Calpestarne una al giorno
Sono convinto che il rispetto delle regole sia fondamentale per un partito e a maggior ragione per un partito come il PD, in crisi d'identità e che ha l'ambizione di diventare una forza credibile e di governo. La boutade estiva di Grillo dovrebbe averci insegnato qualcosa.
Ora va detto che le regole per eleggere il segretario del Partito Democratico sono chiare, anche se inserite in un percorso tortuoso e discutibile.
Si individuano dei candidati attraverso una votazioni tra gli iscritti al partito; candidati che si sfideranno in seguito in primarie aperte a tutti.
Chi ottiene il 50% +1 dei voti viene eletto segretario.
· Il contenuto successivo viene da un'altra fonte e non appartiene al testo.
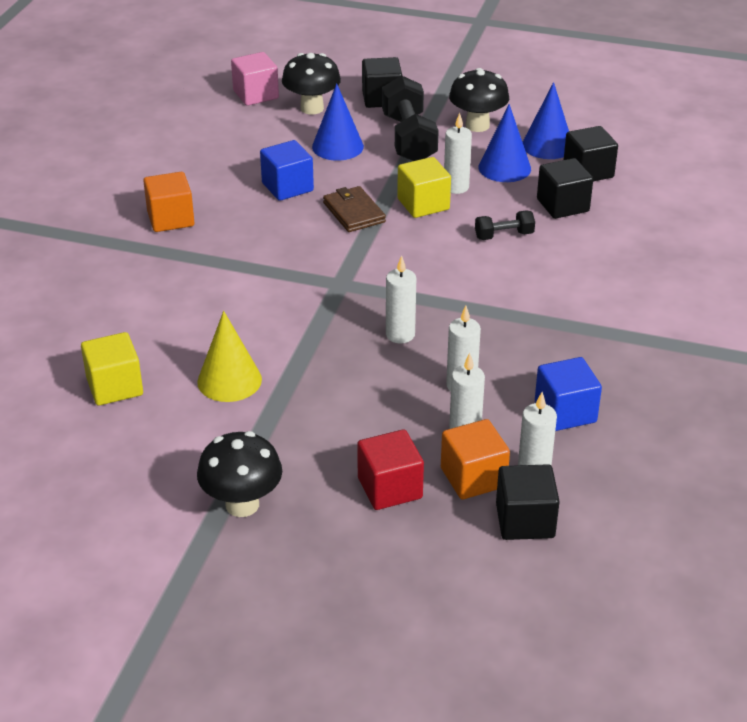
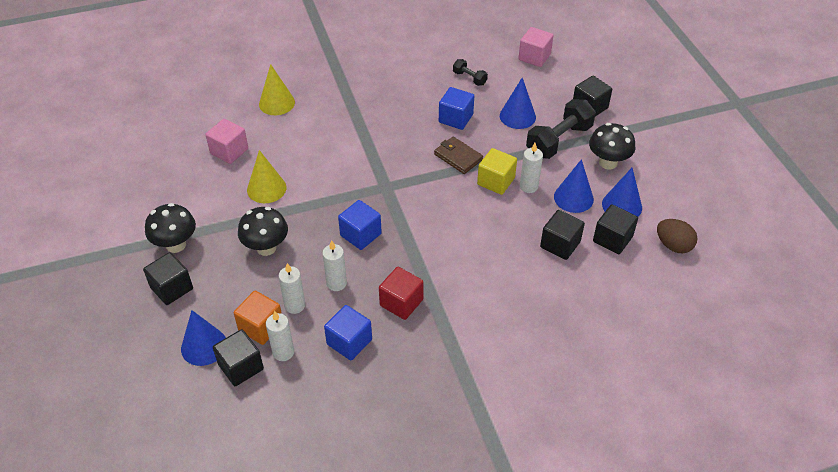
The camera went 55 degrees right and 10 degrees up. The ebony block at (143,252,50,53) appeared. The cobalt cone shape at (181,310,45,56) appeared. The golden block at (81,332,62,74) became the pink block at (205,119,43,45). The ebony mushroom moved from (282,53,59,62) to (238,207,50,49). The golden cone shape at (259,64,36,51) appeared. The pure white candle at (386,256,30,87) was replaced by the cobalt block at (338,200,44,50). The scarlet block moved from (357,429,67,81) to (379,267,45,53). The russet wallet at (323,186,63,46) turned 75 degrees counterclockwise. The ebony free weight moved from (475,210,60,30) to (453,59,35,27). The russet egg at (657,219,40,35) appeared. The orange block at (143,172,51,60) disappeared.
Se nessuno supera questa soglia, il segretario sarà nominato da un'assemblea di mille delegati (delegati a loro volta eletti durante le primarie nelle liste collegate ai candidati a segretario).
Che Bersani e Franceschini siano disposti, in seguito alla riflessione di Scalfari, a rivedere e annullare il terzo passaggio per decidere tutto alle primarie qualunque-risultato-si-ottenga è promettente e confortante, che siano disposti a cambiare le regole a partita non ancora conclusa lo è molto meno.
Il fatto poi che sia Marino a bloccare l'iniziativa ergendosi a paladino-delle-regole-scritte, quando non più tardi di due settimane fa avesse proposto agli altri due un accordo per l'accettazione del vincitore delle primarie a prescindere dal risultato, appare surreale e insensato.